• [What is expected]:
All that is needed is the line containing "left elbow: (616, 369)" together with each line after it, transcribed exactly to the end of the records.
Start of Data supplied
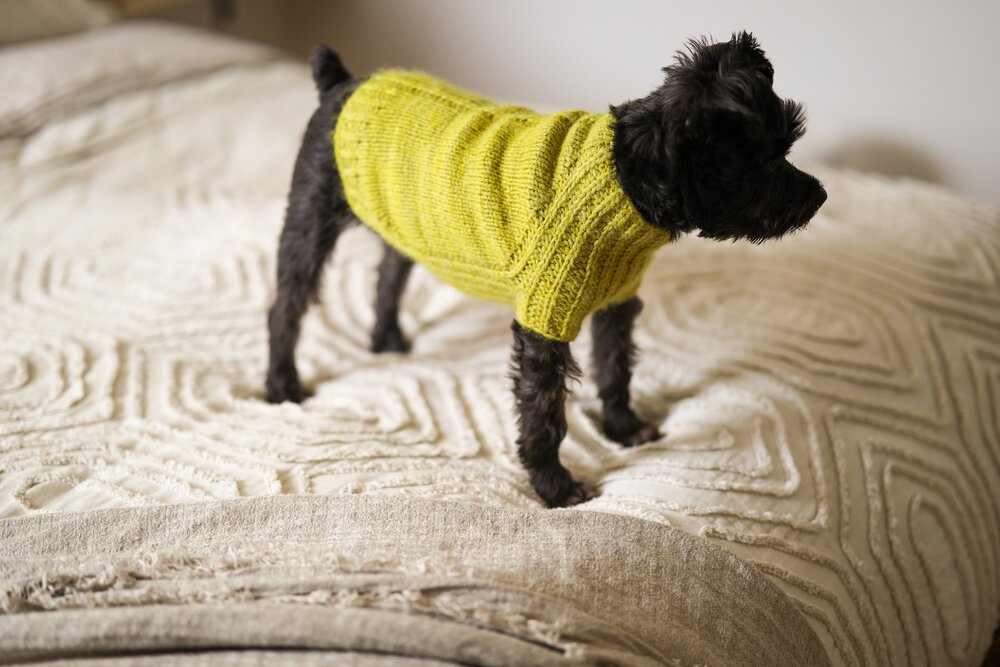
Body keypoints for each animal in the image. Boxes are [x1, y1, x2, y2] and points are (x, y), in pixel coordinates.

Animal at [266, 32, 827, 508]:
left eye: (787, 148)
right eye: (764, 162)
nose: (820, 196)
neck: (622, 180)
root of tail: (342, 82)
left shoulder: (616, 302)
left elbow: (616, 369)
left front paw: (623, 428)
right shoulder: (545, 323)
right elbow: (545, 416)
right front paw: (555, 487)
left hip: (403, 223)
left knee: (388, 274)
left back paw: (385, 340)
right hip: (310, 220)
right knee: (285, 308)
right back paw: (281, 386)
End of Data supplied
• [Task response]:
left elbow: (616, 369)
left front paw: (623, 428)
right shoulder: (545, 323)
right elbow: (545, 416)
right front paw: (555, 487)
left hip: (403, 223)
left knee: (388, 274)
left back paw: (385, 340)
right hip: (310, 220)
right knee: (285, 308)
right back paw: (281, 386)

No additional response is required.